A critical implication of these gatherings is that religious needs and motivations are rather widespread, if not universal. Another is that the move away from conventional religiosity, if not the move toward SBNR (spiritual but not religious), has expanded and deepened the opportunity for spontaneous protests with moral purpose and elements of distinctive religious community. Students—and liberal students in particular—regularly report being anxious, depressed, isolated, lonely, and wondering about their purpose, and these gatherings have seemingly found purpose and community; so many students who have protested have shared with me that they feel far less lost and now are far more focused and less isolated or lonely.

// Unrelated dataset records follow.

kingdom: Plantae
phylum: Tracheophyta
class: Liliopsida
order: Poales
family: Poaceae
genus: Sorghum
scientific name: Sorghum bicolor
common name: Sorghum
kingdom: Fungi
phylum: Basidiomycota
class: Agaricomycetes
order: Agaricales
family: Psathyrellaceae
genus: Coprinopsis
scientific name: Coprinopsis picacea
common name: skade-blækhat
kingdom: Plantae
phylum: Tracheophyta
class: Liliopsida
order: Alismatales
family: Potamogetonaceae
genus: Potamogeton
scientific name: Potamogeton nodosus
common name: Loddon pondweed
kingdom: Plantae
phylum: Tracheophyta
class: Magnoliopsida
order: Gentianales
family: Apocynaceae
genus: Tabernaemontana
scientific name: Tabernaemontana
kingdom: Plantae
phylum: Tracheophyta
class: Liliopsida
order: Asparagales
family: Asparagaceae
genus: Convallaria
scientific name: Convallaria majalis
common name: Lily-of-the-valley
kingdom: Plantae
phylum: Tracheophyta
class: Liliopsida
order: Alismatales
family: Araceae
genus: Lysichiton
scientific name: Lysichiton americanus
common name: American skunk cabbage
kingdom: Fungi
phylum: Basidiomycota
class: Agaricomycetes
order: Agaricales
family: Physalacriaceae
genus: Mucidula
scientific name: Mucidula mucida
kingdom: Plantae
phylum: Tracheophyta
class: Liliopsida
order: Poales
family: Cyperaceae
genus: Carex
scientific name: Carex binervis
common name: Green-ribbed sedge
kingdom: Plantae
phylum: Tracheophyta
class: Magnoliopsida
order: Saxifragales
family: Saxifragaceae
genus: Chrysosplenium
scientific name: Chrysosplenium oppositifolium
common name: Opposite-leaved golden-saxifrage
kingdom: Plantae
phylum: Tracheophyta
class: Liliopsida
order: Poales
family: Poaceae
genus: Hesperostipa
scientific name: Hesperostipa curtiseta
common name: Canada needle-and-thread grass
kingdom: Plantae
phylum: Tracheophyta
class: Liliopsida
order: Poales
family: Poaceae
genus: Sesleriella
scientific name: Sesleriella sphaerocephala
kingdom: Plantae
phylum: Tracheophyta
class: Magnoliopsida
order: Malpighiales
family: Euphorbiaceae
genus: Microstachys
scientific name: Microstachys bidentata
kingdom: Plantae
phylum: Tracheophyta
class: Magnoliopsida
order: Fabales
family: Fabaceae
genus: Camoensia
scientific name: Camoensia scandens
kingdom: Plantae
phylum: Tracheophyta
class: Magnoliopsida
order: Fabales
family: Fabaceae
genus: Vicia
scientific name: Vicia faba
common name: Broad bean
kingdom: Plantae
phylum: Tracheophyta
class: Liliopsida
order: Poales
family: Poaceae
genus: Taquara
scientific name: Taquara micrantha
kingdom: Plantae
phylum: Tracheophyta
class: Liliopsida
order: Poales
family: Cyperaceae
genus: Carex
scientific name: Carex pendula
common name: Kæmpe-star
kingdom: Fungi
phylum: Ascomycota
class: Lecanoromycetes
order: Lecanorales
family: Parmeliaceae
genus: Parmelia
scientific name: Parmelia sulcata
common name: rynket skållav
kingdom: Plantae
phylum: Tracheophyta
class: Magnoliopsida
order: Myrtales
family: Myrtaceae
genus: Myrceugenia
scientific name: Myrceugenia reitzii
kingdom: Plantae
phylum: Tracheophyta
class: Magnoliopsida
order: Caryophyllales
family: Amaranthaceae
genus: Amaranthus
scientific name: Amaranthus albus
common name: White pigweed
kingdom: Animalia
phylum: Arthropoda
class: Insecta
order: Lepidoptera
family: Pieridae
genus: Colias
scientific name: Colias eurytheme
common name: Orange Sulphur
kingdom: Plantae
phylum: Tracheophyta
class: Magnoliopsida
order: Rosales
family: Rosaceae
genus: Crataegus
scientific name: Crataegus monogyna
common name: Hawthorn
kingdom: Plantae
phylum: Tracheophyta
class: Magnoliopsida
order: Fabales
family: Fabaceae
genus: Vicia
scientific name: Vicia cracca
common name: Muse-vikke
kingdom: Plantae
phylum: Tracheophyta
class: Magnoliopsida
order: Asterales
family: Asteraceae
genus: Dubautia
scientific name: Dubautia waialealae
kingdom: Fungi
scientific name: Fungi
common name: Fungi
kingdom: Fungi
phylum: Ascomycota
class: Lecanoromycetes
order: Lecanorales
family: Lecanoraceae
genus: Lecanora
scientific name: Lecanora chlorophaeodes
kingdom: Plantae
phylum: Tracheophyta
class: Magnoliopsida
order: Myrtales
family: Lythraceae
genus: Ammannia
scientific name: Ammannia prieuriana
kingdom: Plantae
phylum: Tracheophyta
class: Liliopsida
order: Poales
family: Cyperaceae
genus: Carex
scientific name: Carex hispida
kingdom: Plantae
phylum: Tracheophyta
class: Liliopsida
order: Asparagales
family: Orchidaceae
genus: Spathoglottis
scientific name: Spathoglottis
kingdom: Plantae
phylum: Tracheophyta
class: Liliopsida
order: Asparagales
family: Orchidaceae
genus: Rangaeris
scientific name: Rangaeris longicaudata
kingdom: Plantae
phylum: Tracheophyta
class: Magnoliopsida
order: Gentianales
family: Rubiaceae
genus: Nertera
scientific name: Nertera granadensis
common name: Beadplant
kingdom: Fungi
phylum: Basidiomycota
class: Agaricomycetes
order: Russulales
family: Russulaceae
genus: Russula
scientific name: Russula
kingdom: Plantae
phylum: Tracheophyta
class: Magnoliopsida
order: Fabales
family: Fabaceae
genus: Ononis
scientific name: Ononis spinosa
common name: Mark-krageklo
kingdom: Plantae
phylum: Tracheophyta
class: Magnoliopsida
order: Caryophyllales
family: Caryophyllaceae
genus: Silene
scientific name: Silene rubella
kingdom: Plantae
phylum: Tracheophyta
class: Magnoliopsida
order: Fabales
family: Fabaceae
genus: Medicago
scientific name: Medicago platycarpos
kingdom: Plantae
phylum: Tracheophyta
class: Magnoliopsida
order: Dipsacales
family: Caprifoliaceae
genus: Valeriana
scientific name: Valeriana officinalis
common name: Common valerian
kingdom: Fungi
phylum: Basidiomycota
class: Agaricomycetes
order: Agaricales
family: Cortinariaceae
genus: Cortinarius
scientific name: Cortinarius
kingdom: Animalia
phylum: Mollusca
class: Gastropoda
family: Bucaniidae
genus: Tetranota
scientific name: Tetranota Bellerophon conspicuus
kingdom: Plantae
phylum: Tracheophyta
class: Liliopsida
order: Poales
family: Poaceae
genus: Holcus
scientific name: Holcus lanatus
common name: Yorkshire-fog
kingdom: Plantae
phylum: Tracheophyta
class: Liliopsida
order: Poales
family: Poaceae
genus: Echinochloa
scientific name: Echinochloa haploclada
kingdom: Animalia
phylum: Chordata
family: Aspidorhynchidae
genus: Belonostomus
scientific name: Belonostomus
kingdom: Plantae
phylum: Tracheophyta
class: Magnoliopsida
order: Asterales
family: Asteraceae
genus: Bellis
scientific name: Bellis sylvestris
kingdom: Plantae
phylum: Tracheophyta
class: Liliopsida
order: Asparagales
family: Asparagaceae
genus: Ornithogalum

If opponents of these, or other protests, expect to gain any traction—be it to mobilize their like-minded constituencies or even to tempt protesters to change sides—they’ll have to consciously and intentionally offer the benefits of religious participation. They’ll need a compelling and persuasive moral framing; an opportunity for regular communal gathering; as well as a “liturgy” and liturgical leaders, if not elements of symbolic dress and signage. These frames and organizational tools have created social capital and promoted civil and social change over centuries, and they are powerfully at work today.


Sometimes the so-called least religious—who are looking for community—can act in religious ways and achieve connection with others. And, with a little imagination and boundary-stretching, we can come to see the anti-Zionist protests of 2024 as exemplifying that point.